Bambatha Jones known for having a variety of artistic inclinations regards himself as a photographer above all else. Growing up in Diepkloof, Soweto, he describes his childhood as quiet. “Diepkloof is commonly seen by those on the outside as a crime-heavy area, but for me it was a sweet respite from the bustling bodies of inner city Jozi and the dicey streets surrounding Jeppe High School for Boys where I boarded as a teenager.” He further explains that this contrast acted as a catalyst to his outward expressions of creative direction, photography and music.
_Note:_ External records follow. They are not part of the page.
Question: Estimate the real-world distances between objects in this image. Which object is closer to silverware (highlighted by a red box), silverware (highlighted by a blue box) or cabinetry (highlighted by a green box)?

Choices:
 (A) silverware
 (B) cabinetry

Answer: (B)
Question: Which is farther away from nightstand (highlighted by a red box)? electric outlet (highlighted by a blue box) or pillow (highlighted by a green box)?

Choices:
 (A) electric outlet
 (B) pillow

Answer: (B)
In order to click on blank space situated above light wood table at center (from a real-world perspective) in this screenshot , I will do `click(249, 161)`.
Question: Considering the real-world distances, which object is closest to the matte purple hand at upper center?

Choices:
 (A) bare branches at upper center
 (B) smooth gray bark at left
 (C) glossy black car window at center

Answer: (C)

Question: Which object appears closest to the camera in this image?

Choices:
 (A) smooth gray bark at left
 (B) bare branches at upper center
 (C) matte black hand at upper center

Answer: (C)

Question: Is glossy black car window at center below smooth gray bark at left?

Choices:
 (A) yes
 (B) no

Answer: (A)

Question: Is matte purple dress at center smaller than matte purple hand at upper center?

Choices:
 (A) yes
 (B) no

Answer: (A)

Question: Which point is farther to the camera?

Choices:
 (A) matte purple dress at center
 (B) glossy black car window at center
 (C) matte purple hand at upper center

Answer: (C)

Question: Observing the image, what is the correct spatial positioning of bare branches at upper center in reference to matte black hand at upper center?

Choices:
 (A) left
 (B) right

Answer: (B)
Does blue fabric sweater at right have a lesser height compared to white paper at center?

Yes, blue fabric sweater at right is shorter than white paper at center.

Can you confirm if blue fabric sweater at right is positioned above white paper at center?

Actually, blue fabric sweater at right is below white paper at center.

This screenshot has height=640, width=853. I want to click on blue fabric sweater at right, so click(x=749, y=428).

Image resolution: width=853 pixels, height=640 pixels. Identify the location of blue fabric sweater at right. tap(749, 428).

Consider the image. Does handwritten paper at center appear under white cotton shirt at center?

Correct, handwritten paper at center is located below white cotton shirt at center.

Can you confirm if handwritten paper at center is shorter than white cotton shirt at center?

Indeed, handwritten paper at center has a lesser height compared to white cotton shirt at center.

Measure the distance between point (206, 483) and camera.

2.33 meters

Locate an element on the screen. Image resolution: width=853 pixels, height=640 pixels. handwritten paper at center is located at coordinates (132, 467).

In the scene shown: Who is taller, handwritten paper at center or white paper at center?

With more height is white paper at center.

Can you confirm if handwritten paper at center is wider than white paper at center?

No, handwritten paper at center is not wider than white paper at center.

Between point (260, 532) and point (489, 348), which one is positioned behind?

Bambatha’s particular interest lies in the visual narration of black heritage as a means of not only showcasing but as an act of preservation. “I believe the reason why black people are still disadvantaged is because of the unstimulated township economy, we all still rely on the city centre to make a living which is counter productive considering that Soweto alone is the most populated area in South Africa. My artistic expression allows me to be vocal about my dissatisfaction towards the lack of reparations from European settlers in South Africa, but also questions what I’m doing in the present day to improve my life and leave a positive legacy amongst the black youth through my art.”

Photography made its way into Bambatha’s daily life towards the completion of his high school career. With a need to execute visual manifestations but with an inability to draw; he was compelled by the art of painting with light. “That frustration drove me to use my Blackberry Curve to photograph my friends, buildings and still life and edit them as if they were painted images. From then I realised the power of photography in media and programming at large, so I wanted to be responsible for the portrayal of South African culture.”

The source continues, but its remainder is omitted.